– Monsieur Ourashima! répète la même voix.

Taro se retourne une seconde fois. Quelle n'est pas sa surprise, d'apercevoir, tout auprès de la barque, la petite tortue, la tortue dont, la veille, il a sauvé la vie!

– Oh! C'est donc toi qui m'as appelé?

– Oui, c'est moi, Monsieur Ourashima. Je suis venue vous dire bonjour, et vous remercier du service que vous m'avez rendu hier soir.

– Voilà qui est bien aimable de ta part.
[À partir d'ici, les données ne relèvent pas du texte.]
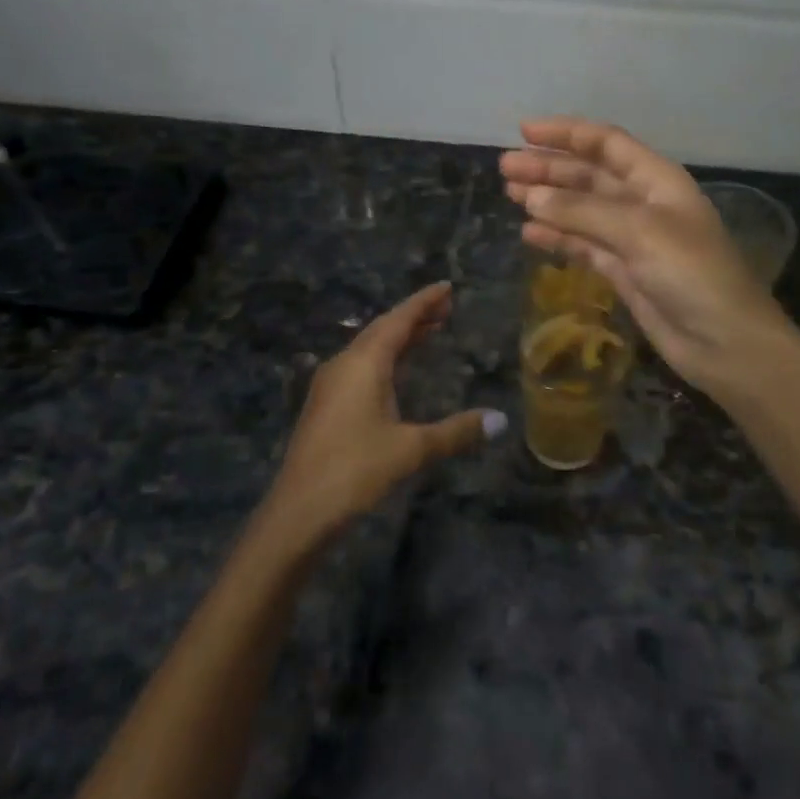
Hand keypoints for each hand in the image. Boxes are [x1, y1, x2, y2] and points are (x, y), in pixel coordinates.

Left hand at [263, 282, 500, 549]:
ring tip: (429, 331)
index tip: (446, 286)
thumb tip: (501, 420)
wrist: (298, 512)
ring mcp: (330, 386)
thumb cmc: (355, 470)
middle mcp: (344, 364)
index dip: (423, 302)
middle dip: (414, 317)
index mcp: (363, 363)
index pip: (398, 320)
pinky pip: (360, 366)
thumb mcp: (411, 449)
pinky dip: (385, 358)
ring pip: (369, 348)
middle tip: (446, 308)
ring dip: (399, 338)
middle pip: (382, 329)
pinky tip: (397, 372)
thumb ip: (456, 432)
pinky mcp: (326, 406)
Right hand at [501, 118, 796, 397]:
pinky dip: (557, 237)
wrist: (724, 342)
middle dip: (549, 168)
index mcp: (657, 180)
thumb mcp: (639, 232)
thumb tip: (531, 196)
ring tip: (509, 194)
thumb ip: (583, 211)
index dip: (566, 134)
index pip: (606, 144)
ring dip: (548, 200)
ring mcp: (632, 239)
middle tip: (505, 167)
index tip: (524, 131)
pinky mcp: (623, 271)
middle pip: (588, 175)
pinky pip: (583, 245)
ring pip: (581, 210)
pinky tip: (530, 233)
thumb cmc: (691, 273)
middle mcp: (643, 202)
Voyons! que pourrais-je t'offrir? Si tu fumais, je te passerais volontiers ma pipe. Mais tu ne dois pas fumer, toi!

– Non, je ne fume pas, Monsieur Ourashima. Mais, si ce n'est pas trop d'indiscrétion, j'accepterais avec plaisir une tasse de saké.

– Du saké? Tu bois donc du saké! C'est bien heureux! J'en ai justement ici une petite bouteille. Il n'est pas de première qualité, mais il n'est pas mauvais tout de même. Voici!
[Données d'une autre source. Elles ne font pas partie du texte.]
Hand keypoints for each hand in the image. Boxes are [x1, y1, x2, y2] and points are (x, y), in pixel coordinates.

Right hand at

Et le pêcheur, emplissant une tasse, la passe à la tortue, qui l'avale d'un trait. Puis, la conversation, un instant interrompue, continue de la sorte:

– En veux-tu une seconde tasse?

– Non, merci, Monsieur Ourashima. Une seule me suffit… A propos, avez-vous déjà visité le palais d'Otohimé, la déesse de l'Océan?